The possible return codes include:
.Cm ARCHIVE_READ_OK
(the operation succeeded)
.Cm ARCHIVE_READ_WARN
(the operation succeeded but a non-critical error was encountered)
.Cm ARCHIVE_READ_EOF
(the operation failed because end-of-archive was encountered),
.Cm ARCHIVE_READ_RETRY
(the operation failed but can be retried),
and
.Cm ARCHIVE_READ_FATAL
(there was a fatal error; the archive should be closed immediately).
Detailed error codes and textual descriptions are available from the
.Fn archive_errno
and
.Fn archive_error_string
functions.
.Pp
.Fn archive_read_new
returns a pointer to a freshly allocated
.Tn struct archive
object.
It returns
.Dv NULL
on error.
.Pp
.Fn archive_read_data
returns a count of bytes actually read or zero at the end of the entry.
On error, a value of
.Cm ARCHIVE_FATAL ,
.Cm ARCHIVE_WARN ,
or
.Cm ARCHIVE_RETRY
is returned and an error code and textual description can be retrieved from the
.Fn archive_errno
and
.Fn archive_error_string
functions.
.Pp
The library expects the client callbacks to behave similarly.
If there is an error, you can use
.Fn archive_set_error
to set an appropriate error code and description,
then return one of the non-zero values above.
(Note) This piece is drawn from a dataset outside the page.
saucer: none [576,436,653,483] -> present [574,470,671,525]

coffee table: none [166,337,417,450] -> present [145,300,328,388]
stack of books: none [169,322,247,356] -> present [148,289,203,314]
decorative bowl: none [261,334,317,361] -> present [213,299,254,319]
(Note that the value eventually returned to the client may
not be the same; many errors that are not critical at the level
of basic I/O can prevent the archive from being properly read,
thus most errors eventually cause
.Cm ARCHIVE_FATAL
to be returned.)
.\" .Sh ERRORS
.Sh SEE ALSO
.Xr tar 1 ,
.Xr archive 3 ,
.Xr tar 5 .
.Sh HISTORY
The
.Nm libarchive
library first appeared in
.Fx 5.3 .
.Sh AUTHORS
.An -nosplit
The
.Nm libarchive
library was written by
.An Tim Kientzle Aq kientzle@acm.org .
.Sh BUGS
The support for GNU tar formats is somewhat limited and should be improved.